Your goal. Render every line of the rows below as a Markdown table with two columns, No. and Line. Number the lines in order and leave out any blank ones.

[START Data extract]

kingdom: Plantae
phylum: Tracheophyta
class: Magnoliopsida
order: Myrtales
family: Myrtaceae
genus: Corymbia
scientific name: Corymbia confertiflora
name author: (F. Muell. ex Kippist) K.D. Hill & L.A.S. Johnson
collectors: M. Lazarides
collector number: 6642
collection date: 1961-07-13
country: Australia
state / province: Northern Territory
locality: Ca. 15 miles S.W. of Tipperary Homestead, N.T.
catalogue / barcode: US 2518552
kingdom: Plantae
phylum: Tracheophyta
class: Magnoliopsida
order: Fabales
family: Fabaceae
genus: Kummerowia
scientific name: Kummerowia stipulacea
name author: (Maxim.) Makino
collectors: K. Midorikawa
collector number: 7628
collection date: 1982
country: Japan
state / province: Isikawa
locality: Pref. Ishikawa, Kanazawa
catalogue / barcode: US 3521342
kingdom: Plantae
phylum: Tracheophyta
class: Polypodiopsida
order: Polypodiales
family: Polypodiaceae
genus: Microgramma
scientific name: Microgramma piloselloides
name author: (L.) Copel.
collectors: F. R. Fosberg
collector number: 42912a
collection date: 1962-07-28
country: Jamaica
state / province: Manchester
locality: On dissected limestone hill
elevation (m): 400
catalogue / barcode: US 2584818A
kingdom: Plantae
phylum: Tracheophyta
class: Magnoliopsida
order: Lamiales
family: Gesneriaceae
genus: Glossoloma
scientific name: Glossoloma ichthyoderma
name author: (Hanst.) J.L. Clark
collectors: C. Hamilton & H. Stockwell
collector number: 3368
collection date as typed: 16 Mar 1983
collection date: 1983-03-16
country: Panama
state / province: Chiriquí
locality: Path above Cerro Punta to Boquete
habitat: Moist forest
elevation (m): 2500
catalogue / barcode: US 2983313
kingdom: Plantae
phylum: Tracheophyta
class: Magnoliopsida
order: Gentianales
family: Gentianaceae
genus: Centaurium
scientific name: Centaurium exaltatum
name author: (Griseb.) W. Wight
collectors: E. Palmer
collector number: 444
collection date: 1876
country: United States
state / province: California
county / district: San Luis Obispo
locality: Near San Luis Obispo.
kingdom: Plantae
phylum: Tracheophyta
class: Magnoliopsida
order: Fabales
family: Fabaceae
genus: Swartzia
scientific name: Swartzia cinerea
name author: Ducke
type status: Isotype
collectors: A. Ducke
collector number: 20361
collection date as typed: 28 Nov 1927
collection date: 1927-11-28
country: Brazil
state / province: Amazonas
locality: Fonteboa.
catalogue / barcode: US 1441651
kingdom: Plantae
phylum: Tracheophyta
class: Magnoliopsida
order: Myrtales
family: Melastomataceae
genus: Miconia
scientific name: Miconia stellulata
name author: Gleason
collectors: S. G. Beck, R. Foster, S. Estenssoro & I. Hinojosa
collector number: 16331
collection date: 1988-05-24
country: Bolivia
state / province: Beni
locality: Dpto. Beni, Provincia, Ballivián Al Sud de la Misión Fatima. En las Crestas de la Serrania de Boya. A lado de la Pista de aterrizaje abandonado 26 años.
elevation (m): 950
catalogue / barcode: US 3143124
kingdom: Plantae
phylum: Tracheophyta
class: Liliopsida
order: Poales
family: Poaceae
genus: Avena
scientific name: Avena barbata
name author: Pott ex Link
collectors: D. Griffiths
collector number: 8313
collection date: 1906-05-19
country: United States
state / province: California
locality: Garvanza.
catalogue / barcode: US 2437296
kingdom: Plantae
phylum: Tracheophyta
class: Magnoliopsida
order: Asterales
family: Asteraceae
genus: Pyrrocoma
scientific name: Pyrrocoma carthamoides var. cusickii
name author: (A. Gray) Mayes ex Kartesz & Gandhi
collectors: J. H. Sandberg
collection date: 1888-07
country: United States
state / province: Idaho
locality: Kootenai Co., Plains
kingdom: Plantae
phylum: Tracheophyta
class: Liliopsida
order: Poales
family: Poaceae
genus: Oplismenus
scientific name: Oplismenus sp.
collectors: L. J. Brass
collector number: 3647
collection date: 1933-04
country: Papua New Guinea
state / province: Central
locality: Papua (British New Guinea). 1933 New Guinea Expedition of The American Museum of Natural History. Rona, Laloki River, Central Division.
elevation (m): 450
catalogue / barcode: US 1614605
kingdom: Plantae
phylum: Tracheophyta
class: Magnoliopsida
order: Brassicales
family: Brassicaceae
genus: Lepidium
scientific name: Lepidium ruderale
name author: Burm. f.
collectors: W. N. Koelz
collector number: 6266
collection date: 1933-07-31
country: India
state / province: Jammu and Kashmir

[END Data extract]

The solution.
| No. | Line |
|---|---|
| 1 | kingdom: Plantae |
| 2 | phylum: Tracheophyta |
| 3 | class: Magnoliopsida |
| 4 | order: Myrtales |
| 5 | family: Myrtaceae |
| 6 | genus: Corymbia |
| 7 | scientific name: Corymbia confertiflora |
| 8 | name author: (F. Muell. ex Kippist) K.D. Hill & L.A.S. Johnson |
| 9 | collectors: M. Lazarides |
| 10 | collector number: 6642 |
| 11 | collection date: 1961-07-13 |
| 12 | country: Australia |
| 13 | state / province: Northern Territory |
| 14 | locality: Ca. 15 miles S.W. of Tipperary Homestead, N.T. |
| 15 | catalogue / barcode: US 2518552 |
| 16 | kingdom: Plantae |
| 17 | phylum: Tracheophyta |
| 18 | class: Magnoliopsida |
| 19 | order: Fabales |
| 20 | family: Fabaceae |
| 21 | genus: Kummerowia |
| 22 | scientific name: Kummerowia stipulacea |
| 23 | name author: (Maxim.) Makino |
| 24 | collectors: K. Midorikawa |
| 25 | collector number: 7628 |
| 26 | collection date: 1982 |
| 27 | country: Japan |
| 28 | state / province: Isikawa |
| 29 | locality: Pref. Ishikawa, Kanazawa |
| 30 | catalogue / barcode: US 3521342 |
| 31 | kingdom: Plantae |
| 32 | phylum: Tracheophyta |
| 33 | class: Polypodiopsida |
| 34 | order: Polypodiales |
| 35 | family: Polypodiaceae |
| 36 | genus: Microgramma |
| 37 | scientific name: Microgramma piloselloides |
| 38 | name author: (L.) Copel. |
| 39 | collectors: F. R. Fosberg |
| 40 | collector number: 42912a |
| 41 | collection date: 1962-07-28 |
| 42 | country: Jamaica |
| 43 | state / province: Manchester |
| 44 | locality: On dissected limestone hill |
| 45 | elevation (m): 400 |
| 46 | catalogue / barcode: US 2584818A |
| 47 | kingdom: Plantae |
| 48 | phylum: Tracheophyta |
| 49 | class: Magnoliopsida |
| 50 | order: Lamiales |
| 51 | family: Gesneriaceae |
| 52 | genus: Glossoloma |
| 53 | scientific name: Glossoloma ichthyoderma |
| 54 | name author: (Hanst.) J.L. Clark |
| 55 | collectors: C. Hamilton & H. Stockwell |
| 56 | collector number: 3368 |
| 57 | collection date as typed: 16 Mar 1983 |
| 58 | collection date: 1983-03-16 |
| 59 | country: Panama |
| 60 | state / province: Chiriquí |
| 61 | locality: Path above Cerro Punta to Boquete |
| 62 | habitat: Moist forest |
| 63 | elevation (m): 2500 |
| 64 | catalogue / barcode: US 2983313 |
| 65 | kingdom: Plantae |
| 66 | phylum: Tracheophyta |
| 67 | class: Magnoliopsida |
| 68 | order: Gentianales |
| 69 | family: Gentianaceae |
| 70 | genus: Centaurium |
| 71 | scientific name: Centaurium exaltatum |
| 72 | name author: (Griseb.) W. Wight |
| 73 | collectors: E. Palmer |
| 74 | collector number: 444 |
| 75 | collection date: 1876 |
| 76 | country: United States |
| 77 | state / province: California |
| 78 | county / district: San Luis Obispo |
| 79 | locality: Near San Luis Obispo. |
| 80 | kingdom: Plantae |
| 81 | phylum: Tracheophyta |
| 82 | class: Magnoliopsida |
| 83 | order: Fabales |
| 84 | family: Fabaceae |
| 85 | genus: Swartzia |
| 86 | scientific name: Swartzia cinerea |
| 87 | name author: Ducke |
| 88 | type status: Isotype |
| 89 | collectors: A. Ducke |
| 90 | collector number: 20361 |
| 91 | collection date as typed: 28 Nov 1927 |
| 92 | collection date: 1927-11-28 |
| 93 | country: Brazil |
| 94 | state / province: Amazonas |
| 95 | locality: Fonteboa. |
| 96 | catalogue / barcode: US 1441651 |
| 97 | kingdom: Plantae |
| 98 | phylum: Tracheophyta |
| 99 | class: Magnoliopsida |
| 100 | order: Myrtales |
| 101 | family: Melastomataceae |
| 102 | genus: Miconia |
| 103 | scientific name: Miconia stellulata |
| 104 | name author: Gleason |
| 105 | collectors: S. G. Beck, R. Foster, S. Estenssoro & I. Hinojosa |
| 106 | collector number: 16331 |
| 107 | collection date: 1988-05-24 |
| 108 | country: Bolivia |
| 109 | state / province: Beni |
| 110 | locality: Dpto. Beni, Provincia, Ballivián Al Sud de la Misión Fatima. En las Crestas de la Serrania de Boya. A lado de la Pista de aterrizaje abandonado 26 años. |
| 111 | elevation (m): 950 |
| 112 | catalogue / barcode: US 3143124 |
| 113 | kingdom: Plantae |
| 114 | phylum: Tracheophyta |
| 115 | class: Liliopsida |
| 116 | order: Poales |
| 117 | family: Poaceae |
| 118 | genus: Avena |
| 119 | scientific name: Avena barbata |
| 120 | name author: Pott ex Link |
| 121 | collectors: D. Griffiths |
| 122 | collector number: 8313 |
| 123 | collection date: 1906-05-19 |
| 124 | country: United States |
| 125 | state / province: California |
| 126 | locality: Garvanza. |
| 127 | catalogue / barcode: US 2437296 |
| 128 | kingdom: Plantae |
| 129 | phylum: Tracheophyta |
| 130 | class: Magnoliopsida |
| 131 | order: Asterales |
| 132 | family: Asteraceae |
| 133 | genus: Pyrrocoma |
| 134 | scientific name: Pyrrocoma carthamoides var. cusickii |
| 135 | name author: (A. Gray) Mayes ex Kartesz & Gandhi |
| 136 | collectors: J. H. Sandberg |
| 137 | collection date: 1888-07 |
| 138 | country: United States |
| 139 | state / province: Idaho |
| 140 | locality: Kootenai Co., Plains |
| 141 | kingdom: Plantae |
| 142 | phylum: Tracheophyta |
| 143 | class: Liliopsida |
| 144 | order: Poales |
| 145 | family: Poaceae |
| 146 | genus: Oplismenus |
| 147 | scientific name: Oplismenus sp. |
| 148 | collectors: L. J. Brass |
| 149 | collector number: 3647 |
| 150 | collection date: 1933-04 |
| 151 | country: Papua New Guinea |
| 152 | state / province: Central |
| 153 | locality: Papua (British New Guinea). 1933 New Guinea Expedition of The American Museum of Natural History. Rona, Laloki River, Central Division. |
| 154 | elevation (m): 450 |
| 155 | catalogue / barcode: US 1614605 |
| 156 | kingdom: Plantae |
| 157 | phylum: Tracheophyta |
| 158 | class: Magnoliopsida |
| 159 | order: Brassicales |
| 160 | family: Brassicaceae |
| 161 | genus: Lepidium |
| 162 | scientific name: Lepidium ruderale |
| 163 | name author: Burm. f. |
| 164 | collectors: W. N. Koelz |
| 165 | collector number: 6266 |
| 166 | collection date: 1933-07-31 |
| 167 | country: India |
| 168 | state / province: Jammu and Kashmir |